* [CHALLENGE]:
Answer these questions from the introduction on the Burrows-Wheeler Transform:
1. According to the text, what do digital signal processing programs use the FFT to convert?
2. Who released the details of the Burrows-Wheeler Transform?
3. What table does the author promise to show against other modern techniques?

* [PASSAGE]:
··········

DDJ Cover from September, 1996, here for decorative purposes only. Dr. Dobb's Journal

September, 1996

The world is not yet exhausted; let me see something tomorrow which I never saw before. – Samuel Johnson

In all chaos there is a cosmos, in all disorder a secret order.– Carl Jung

Introduction

In mathematics, difficult problems can often be simplified by performing a transformation on a data set. For example, digital signal processing programs use the FFT to convert sets of sampled audio data points to equivalent sets of frequency data. Pumping up the bass or applying a notch filter is then just a matter of multiplying some frequency data points by a scaling factor. Perform an inverse FFT on the resulting points, and voila, you have a new audio waveform that has been transformed according to your specifications.

Michael Burrows and David Wheeler recently released the details of a transformation function that opens the door to some revolutionary new data compression techniques. The Burrows-Wheeler Transform, or BWT, transforms a block of data into a format that is extremely well suited for compression. It does such a good job at this that even the simple demonstration programs I’ll present here will outperform state-of-the-art programs.

In this article, I’ll first present the BWT, and demonstrate its reversibility. I’ll then show you how a block of data transformed by the BWT can be compressed using standard techniques. After discussing the advantages and disadvantages of this type of data compression, I’ll present my simple demonstration program. And no article on data compression would be complete without the pro forma comparison table, showing how BWT-based compression stacks up against other modern techniques.

··········

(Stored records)
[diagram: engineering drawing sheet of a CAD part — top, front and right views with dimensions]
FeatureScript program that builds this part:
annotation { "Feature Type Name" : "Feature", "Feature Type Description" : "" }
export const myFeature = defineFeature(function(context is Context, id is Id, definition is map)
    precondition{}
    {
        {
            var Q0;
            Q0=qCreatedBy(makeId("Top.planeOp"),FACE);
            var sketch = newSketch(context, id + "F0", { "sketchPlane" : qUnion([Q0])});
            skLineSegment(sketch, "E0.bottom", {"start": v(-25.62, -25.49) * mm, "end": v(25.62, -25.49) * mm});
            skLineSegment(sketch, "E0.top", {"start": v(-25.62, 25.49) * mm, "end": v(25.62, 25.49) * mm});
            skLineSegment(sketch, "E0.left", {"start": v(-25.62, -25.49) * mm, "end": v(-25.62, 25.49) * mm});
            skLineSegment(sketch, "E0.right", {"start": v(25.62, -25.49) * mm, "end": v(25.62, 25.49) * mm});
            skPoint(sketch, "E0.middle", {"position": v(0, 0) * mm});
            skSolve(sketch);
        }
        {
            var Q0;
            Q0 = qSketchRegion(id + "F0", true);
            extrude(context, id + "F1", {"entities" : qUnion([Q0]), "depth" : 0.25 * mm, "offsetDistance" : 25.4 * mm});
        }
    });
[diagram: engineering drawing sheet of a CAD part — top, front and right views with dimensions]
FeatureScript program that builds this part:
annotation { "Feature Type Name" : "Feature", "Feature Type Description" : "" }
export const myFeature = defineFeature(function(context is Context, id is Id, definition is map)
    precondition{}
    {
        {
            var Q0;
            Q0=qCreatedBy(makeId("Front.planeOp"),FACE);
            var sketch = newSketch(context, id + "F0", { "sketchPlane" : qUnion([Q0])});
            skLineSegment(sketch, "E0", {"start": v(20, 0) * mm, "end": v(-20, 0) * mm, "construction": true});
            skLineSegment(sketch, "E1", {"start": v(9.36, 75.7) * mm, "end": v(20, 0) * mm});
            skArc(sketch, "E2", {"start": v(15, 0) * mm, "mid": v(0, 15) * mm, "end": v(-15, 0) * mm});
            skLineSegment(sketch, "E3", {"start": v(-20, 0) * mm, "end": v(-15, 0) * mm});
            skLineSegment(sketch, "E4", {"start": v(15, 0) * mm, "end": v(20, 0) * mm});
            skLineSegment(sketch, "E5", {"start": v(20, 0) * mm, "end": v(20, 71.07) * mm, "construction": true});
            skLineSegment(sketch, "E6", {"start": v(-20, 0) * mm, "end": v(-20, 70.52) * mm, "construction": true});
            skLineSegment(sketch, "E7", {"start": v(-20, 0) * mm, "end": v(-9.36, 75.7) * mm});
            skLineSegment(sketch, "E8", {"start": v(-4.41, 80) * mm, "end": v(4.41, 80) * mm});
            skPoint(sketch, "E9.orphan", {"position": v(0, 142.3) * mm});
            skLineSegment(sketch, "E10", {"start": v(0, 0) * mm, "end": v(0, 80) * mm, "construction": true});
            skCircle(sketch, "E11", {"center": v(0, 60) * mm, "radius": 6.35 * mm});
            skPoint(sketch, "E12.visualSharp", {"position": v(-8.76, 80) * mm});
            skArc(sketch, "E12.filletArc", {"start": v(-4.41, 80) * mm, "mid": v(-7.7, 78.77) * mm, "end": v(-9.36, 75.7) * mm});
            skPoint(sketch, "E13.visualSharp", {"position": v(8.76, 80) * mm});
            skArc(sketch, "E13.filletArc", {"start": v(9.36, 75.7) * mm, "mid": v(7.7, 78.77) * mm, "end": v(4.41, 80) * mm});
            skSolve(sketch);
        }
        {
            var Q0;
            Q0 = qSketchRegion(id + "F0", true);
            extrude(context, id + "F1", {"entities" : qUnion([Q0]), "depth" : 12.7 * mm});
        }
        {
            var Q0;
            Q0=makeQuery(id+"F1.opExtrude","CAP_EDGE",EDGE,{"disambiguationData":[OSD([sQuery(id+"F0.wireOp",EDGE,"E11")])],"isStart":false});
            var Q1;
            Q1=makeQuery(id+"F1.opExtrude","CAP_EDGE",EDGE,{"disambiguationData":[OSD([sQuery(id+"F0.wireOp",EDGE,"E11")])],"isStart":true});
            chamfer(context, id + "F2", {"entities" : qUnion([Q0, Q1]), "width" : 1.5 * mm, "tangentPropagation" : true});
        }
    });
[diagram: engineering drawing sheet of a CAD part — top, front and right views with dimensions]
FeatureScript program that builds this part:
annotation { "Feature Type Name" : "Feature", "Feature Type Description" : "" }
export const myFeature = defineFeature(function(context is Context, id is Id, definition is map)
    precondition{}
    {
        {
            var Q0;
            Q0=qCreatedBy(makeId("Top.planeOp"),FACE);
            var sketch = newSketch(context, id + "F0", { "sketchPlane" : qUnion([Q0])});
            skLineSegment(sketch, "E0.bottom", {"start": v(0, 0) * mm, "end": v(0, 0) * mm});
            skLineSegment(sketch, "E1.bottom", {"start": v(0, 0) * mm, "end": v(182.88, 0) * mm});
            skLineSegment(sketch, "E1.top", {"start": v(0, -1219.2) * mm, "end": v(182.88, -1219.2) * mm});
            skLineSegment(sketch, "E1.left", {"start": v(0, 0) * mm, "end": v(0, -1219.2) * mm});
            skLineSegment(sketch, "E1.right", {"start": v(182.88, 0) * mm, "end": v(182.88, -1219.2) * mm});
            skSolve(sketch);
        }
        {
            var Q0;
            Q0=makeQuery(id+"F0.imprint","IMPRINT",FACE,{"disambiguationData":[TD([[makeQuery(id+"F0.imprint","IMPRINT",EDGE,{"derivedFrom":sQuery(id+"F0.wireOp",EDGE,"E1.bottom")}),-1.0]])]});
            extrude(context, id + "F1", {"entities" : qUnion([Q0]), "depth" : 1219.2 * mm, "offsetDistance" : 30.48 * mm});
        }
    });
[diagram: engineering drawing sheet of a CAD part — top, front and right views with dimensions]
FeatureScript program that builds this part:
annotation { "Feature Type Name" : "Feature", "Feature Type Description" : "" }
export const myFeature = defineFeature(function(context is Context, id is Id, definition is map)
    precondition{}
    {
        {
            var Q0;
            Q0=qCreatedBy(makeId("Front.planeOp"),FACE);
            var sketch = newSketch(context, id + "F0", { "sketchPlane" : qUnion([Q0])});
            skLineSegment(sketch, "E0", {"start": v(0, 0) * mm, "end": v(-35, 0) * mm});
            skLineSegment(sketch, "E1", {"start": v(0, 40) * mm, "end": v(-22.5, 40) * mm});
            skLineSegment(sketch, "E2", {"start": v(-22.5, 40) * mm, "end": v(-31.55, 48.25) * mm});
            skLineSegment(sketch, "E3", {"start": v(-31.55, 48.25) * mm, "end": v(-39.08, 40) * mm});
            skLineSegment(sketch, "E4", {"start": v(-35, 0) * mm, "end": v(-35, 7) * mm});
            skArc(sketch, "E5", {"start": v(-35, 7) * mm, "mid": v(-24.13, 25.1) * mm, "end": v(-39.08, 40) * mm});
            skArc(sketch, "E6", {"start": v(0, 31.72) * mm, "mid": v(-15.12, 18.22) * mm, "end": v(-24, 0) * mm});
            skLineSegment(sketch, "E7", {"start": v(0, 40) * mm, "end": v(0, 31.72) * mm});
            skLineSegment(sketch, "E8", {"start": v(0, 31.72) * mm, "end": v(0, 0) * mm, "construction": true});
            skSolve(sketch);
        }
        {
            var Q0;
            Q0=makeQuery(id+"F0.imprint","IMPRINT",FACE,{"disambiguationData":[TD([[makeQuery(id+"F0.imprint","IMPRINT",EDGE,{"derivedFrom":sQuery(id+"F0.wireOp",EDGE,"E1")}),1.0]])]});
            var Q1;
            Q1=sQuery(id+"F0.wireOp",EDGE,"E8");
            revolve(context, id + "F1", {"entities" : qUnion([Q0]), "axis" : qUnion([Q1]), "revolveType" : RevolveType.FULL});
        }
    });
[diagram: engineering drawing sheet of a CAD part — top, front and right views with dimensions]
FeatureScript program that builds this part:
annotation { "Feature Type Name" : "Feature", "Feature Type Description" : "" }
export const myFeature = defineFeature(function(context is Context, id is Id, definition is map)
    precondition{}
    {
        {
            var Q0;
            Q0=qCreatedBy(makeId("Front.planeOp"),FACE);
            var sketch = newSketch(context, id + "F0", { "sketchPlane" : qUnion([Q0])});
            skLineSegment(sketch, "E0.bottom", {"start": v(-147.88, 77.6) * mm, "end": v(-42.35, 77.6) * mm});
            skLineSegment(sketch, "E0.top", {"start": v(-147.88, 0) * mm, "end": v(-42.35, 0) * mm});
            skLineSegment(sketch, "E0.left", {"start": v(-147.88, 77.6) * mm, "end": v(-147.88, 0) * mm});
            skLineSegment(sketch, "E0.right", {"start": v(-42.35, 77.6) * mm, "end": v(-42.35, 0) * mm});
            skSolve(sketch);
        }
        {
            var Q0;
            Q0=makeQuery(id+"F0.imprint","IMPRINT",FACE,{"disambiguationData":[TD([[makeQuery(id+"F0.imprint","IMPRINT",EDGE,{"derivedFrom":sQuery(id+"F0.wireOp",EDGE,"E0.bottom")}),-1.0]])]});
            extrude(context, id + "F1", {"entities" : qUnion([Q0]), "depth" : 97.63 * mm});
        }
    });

··········

* [COMPLETE RESPONSE]:
1. Sets of sampled audio data points, which it converts to equivalent sets of frequency data.
2. Michael Burrows and David Wheeler.
3. The pro forma comparison table, showing how BWT-based compression stacks up against other modern techniques.